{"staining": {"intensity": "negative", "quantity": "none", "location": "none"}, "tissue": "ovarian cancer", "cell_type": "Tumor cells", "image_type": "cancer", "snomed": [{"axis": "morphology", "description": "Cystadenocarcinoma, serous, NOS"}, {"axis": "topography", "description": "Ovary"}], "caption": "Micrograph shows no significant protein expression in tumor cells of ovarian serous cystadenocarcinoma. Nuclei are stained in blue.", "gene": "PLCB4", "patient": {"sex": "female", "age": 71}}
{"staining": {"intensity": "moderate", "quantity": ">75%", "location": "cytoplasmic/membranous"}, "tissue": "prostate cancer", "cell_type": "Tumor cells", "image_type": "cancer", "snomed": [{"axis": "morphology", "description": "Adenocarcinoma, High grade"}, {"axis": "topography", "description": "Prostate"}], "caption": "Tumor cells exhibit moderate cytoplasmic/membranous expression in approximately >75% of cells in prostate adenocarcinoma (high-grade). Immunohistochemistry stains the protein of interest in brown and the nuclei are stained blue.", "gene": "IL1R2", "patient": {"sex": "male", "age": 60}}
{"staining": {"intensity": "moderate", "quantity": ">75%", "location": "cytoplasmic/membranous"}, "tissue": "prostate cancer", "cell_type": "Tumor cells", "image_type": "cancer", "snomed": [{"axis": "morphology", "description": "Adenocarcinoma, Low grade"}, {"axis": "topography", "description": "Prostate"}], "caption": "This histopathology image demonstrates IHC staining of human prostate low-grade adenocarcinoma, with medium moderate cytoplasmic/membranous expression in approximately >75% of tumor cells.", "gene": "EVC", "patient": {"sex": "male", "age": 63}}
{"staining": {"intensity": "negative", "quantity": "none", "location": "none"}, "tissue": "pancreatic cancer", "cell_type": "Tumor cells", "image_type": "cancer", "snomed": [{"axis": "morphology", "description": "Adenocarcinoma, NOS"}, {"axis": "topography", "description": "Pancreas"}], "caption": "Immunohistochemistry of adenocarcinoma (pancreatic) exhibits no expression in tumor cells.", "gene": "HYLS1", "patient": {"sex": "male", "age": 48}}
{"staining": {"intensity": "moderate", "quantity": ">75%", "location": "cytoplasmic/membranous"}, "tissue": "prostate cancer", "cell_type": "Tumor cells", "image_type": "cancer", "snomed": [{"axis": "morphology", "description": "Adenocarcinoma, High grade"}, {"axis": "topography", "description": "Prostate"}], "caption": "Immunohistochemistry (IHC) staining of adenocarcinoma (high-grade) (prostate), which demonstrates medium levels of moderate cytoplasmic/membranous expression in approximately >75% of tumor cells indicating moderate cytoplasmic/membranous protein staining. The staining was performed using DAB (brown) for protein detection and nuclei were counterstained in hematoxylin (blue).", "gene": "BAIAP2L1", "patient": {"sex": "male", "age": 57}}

**PROBLEM TO SOLVE**. Each entry shown above is to be duplicated exactly.

**OUTPUT OF THE EXERCISE**.
{"staining": {"intensity": "negative", "quantity": "none", "location": "none"}, "tissue": "ovarian cancer", "cell_type": "Tumor cells", "image_type": "cancer", "snomed": [{"axis": "morphology", "description": "Cystadenocarcinoma, serous, NOS"}, {"axis": "topography", "description": "Ovary"}], "caption": "Micrograph shows no significant protein expression in tumor cells of ovarian serous cystadenocarcinoma. Nuclei are stained in blue.", "gene": "PLCB4", "patient": {"sex": "female", "age": 71}}
{"staining": {"intensity": "moderate", "quantity": ">75%", "location": "cytoplasmic/membranous"}, "tissue": "prostate cancer", "cell_type": "Tumor cells", "image_type": "cancer", "snomed": [{"axis": "morphology", "description": "Adenocarcinoma, High grade"}, {"axis": "topography", "description": "Prostate"}], "caption": "Tumor cells exhibit moderate cytoplasmic/membranous expression in approximately >75% of cells in prostate adenocarcinoma (high-grade). Immunohistochemistry stains the protein of interest in brown and the nuclei are stained blue.", "gene": "IL1R2", "patient": {"sex": "male", "age": 60}}
{"staining": {"intensity": "moderate", "quantity": ">75%", "location": "cytoplasmic/membranous"}, "tissue": "prostate cancer", "cell_type": "Tumor cells", "image_type": "cancer", "snomed": [{"axis": "morphology", "description": "Adenocarcinoma, Low grade"}, {"axis": "topography", "description": "Prostate"}], "caption": "This histopathology image demonstrates IHC staining of human prostate low-grade adenocarcinoma, with medium moderate cytoplasmic/membranous expression in approximately >75% of tumor cells.", "gene": "EVC", "patient": {"sex": "male", "age": 63}}
{"staining": {"intensity": "negative", "quantity": "none", "location": "none"}, "tissue": "pancreatic cancer", "cell_type": "Tumor cells", "image_type": "cancer", "snomed": [{"axis": "morphology", "description": "Adenocarcinoma, NOS"}, {"axis": "topography", "description": "Pancreas"}], "caption": "Immunohistochemistry of adenocarcinoma (pancreatic) exhibits no expression in tumor cells.", "gene": "HYLS1", "patient": {"sex": "male", "age": 48}}
{"staining": {"intensity": "moderate", "quantity": ">75%", "location": "cytoplasmic/membranous"}, "tissue": "prostate cancer", "cell_type": "Tumor cells", "image_type": "cancer", "snomed": [{"axis": "morphology", "description": "Adenocarcinoma, High grade"}, {"axis": "topography", "description": "Prostate"}], "caption": "Immunohistochemistry (IHC) staining of adenocarcinoma (high-grade) (prostate), which demonstrates medium levels of moderate cytoplasmic/membranous expression in approximately >75% of tumor cells indicating moderate cytoplasmic/membranous protein staining. The staining was performed using DAB (brown) for protein detection and nuclei were counterstained in hematoxylin (blue).", "gene": "BAIAP2L1", "patient": {"sex": "male", "age": 57}}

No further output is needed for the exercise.